Overruling of S. Balakrishnan Pandiyan vs. Inspector of Police (2014) by the Supreme Court

In the case of Ilavarasan vs. The Superintendent of Police and ors. (2023), a Bench comprising Justice S. Ravindra Bhat and Justice Aravind Kumar overruled the Madras High Court’s decision in S. Balakrishnan Pandiyan, stating that self-respect marriages do not require public solemnisation or declaration. The Bench cited the case of S. Nagalingam, where it upheld Section 7-A of the Hindu Marriage (Tamil Nadu State Amendment) Act. The Court highlighted the practical realities faced by couples opting for self-respect marriages, stating, “The view expressed by the Madras High Court in Balakrishnan Pandiyan is erroneous. It is premised on the assumption that each marriage requires a public solemnization or declaration. Such a view is rather simplistic because often, due to parental pressure, couples intending to enter into matrimony may not enter into it for the reason of such opposition, hold, or give such a public declaration, as doing so would imperil their lives and could very likely result in a threat of bodily integrity, or forcible or coerced separation”. 

The Apex Court also noted that the High Court’s stance infringes on the fundamental right to marry a person of one’s own choice, as declared in the case of Shafin Jahan vs. K.M. Asokan (2018), and hence, is violative of Article 21 of the Constitution of India. 

However, the Bench stated that even though the High Court’s observations regarding advocates might have been unwarranted, some of the concerns raised were valid. It noted that advocates, being officers of the court, should refrain from officiating such marriages but can do so in their private capacity as friends or as relatives.

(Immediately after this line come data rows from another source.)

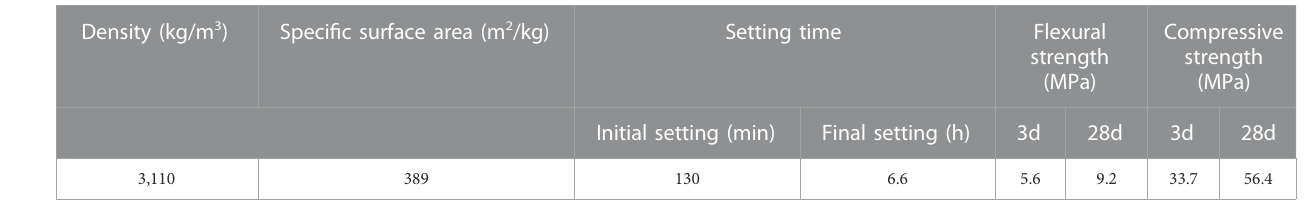
TABLE 1 Physical properties of P.O42.5 ordinary Portland cement.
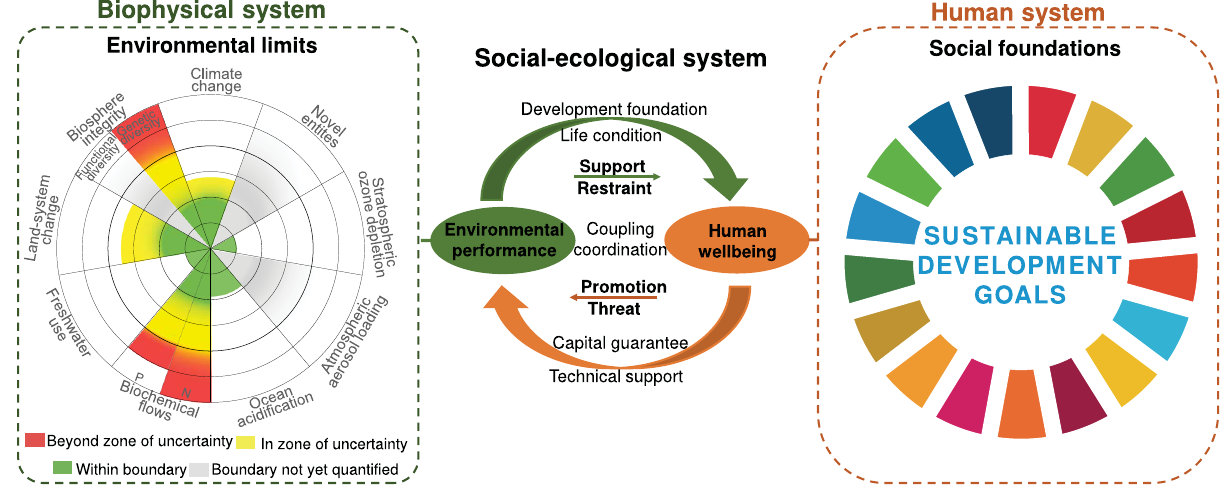
Fig. 1 | Conceptual framework of the coupling coordination relationships between environmental performance and human well-being. The framework integratesthesafeandjustoperatingspaceandfootprint-boundaryframeworksto measure the sustainability related to the corresponding SDGs within a coupled social-ecological system. Human well-being indicators (social foundations within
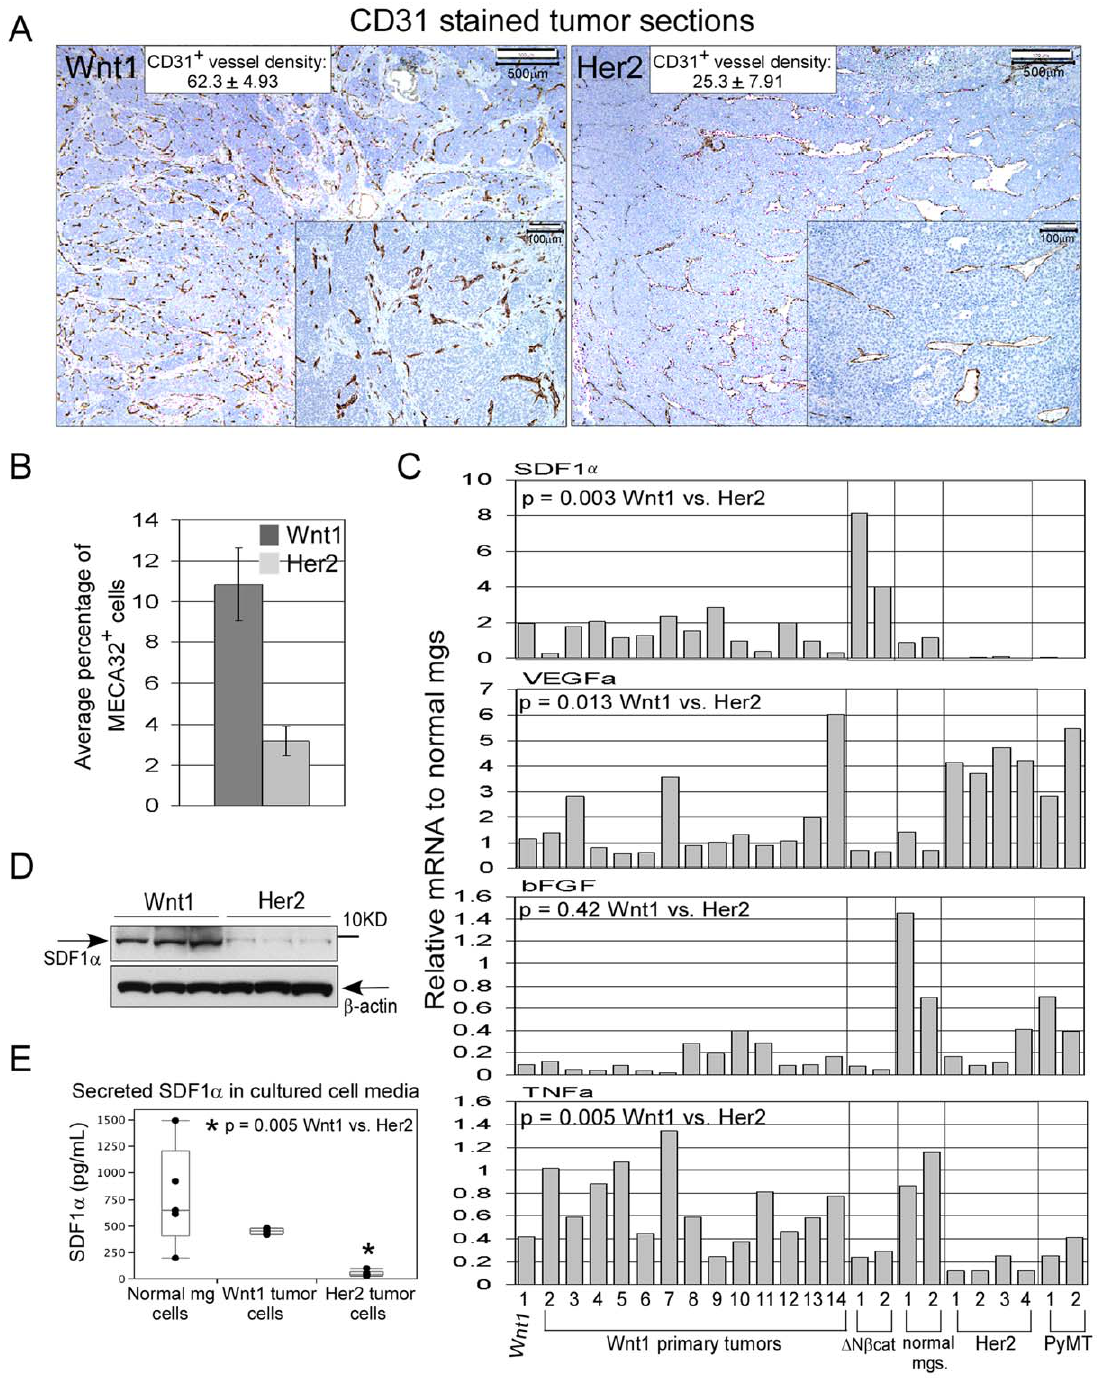
Figure 1. Analysis of Wnt1 tumor vasculature and potential factors that contribute to tumor vasculature. A, immunohistochemical stained Wnt1 and Her2 tumor sections with anti-CD31 antibody (brown) and hematoxylin (blue). The inserts are zoomed in regions of the tumor sections, which were used to score for micro-vessel density. Average numbers of CD31 + vessels per 0.45 mm 2 are shown for each tumor types, and averages were derived from scoring three random sections per tumor, and n=3 tumors for Wnt1 and Her2. + / 2 values represent standard deviations. B, quantitation of MECA32 + cells in tumors by FACS analysis. Average percentage of MECA32 + cells was derived from analysis of five independent Wnt1 (dark bar) and Her2 tumors (light bar), and error bars represent + / 2 SEM. C, qRT-PCR analysis of indicated mRNA transcript levels in various MMTV tumors and normal mammary glands. Primary Wnt1 tumors are as indicated, and all of the other tumors are from passaged tumors. All reactions were performed in duplicates and relative mRNA level for each gene was calculated by normalizing to average transcript levels of normal mammary glands. D, immunoblot analysis of SDF1 protein immunoprecipitated from lysates of Wnt1 and Her2 tumors, and aliquots of input tumor lysates for immunoprecipitation were blotted for b -actin. E, ELISA analysis of secreted SDF1 a protein in media taken from cultured normal mammary gland cells, Wnt1 tumor cells, and Her2 tumor cells. Media were collected from five individually plated tumor or normal mammary cells, and * indicates that lower amount of secreted SDF1 a in the Her2 cell media is statistically significant.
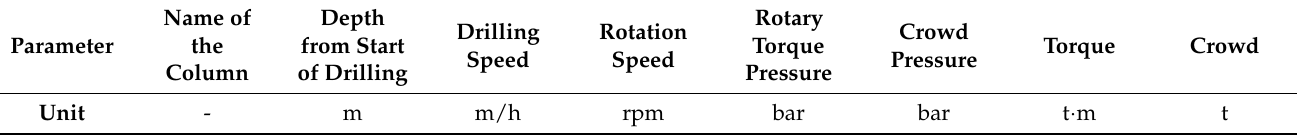
Table 3. MWD available data.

Critical analysis of S. Nagalingam vs. Sivagami (2001)

The case of S. Nagalingam v. Sivagami presents various implications for the marriage rights of individuals, the interpretation by the judiciary, and the role of the judiciary in guaranteeing these rights to couples. By affirming the legality of marriage conducted under Section 7-A of the Hindu Marriage Act, 1955, without the traditional ceremonies, the Supreme Court has upheld the validity of Section 7-A and acknowledged the need to adapt legal frameworks to the current social norms. The Supreme Court overturned the decision in S. Balakrishnan Pandiyan of the Madras High Court; the judgement by the Madras High Court raises questions about the consistency in legal interpretations by the courts. 

Further, the overturning of S. Balakrishnan Pandiyan vs. Inspector of Police (2014) reflects the connection between personal choice and the expectations of society. While the Court upheld individuals’ right to marry according to their choice, it also accepted the pressure and constraints faced by the couples in openly declaring their marriages. 

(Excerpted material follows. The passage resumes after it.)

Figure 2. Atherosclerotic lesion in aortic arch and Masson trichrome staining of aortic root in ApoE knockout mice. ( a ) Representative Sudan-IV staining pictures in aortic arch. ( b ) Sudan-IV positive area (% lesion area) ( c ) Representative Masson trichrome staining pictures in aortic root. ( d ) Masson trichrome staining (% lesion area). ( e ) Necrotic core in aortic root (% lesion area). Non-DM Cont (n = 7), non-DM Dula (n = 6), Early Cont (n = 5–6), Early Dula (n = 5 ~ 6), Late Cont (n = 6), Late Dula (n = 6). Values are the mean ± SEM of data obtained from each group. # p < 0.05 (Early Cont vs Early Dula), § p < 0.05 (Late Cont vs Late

Overall, the judgement in S. Nagalingam upholds the validity of Section 7-A of the Hindu Marriage Act, which allows the residents of Tamil Nadu to solemnise their marriage without performing the essential ceremony of Saptapadi entailed in Section 7 of the Hindu Marriage Act. 

Conclusion 

The case of S. Nagalingam vs. Sivagami stands as a significant development in the interpretation of bigamy under the IPC and Hindu Marriage Act, particularly with respect to self-respect marriages under Section 7-A of the Hindu Marriage Act, 1955. The judgement’s emphasis on legal recognition of marriages solemnised without the traditional ceremonies acknowledges the socio-cultural shifts towards a more inclusive society. The Supreme Court’s affirmation of this provision highlights the importance of respecting individual autonomy and the fundamental right to marry a partner of one’s choice, free from any societal constraints. 

Lastly, the judgement in this case promotes a more progressive and inclusive approach that aligns with the contemporary societal values and constitutional rights guaranteed by the Constitution of India.